**Dataset content**:
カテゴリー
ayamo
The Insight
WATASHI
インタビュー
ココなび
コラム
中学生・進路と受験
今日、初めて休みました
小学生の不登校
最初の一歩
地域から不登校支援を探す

**Requirement**:
All of the entries above, written out exactly, make up the reply.

**Output of the task**:
カテゴリー
ayamo
The Insight
WATASHI
インタビュー
ココなび
コラム
中学生・進路と受験
今日、初めて休みました
小学生の不登校
最初の一歩
地域から不登校支援を探す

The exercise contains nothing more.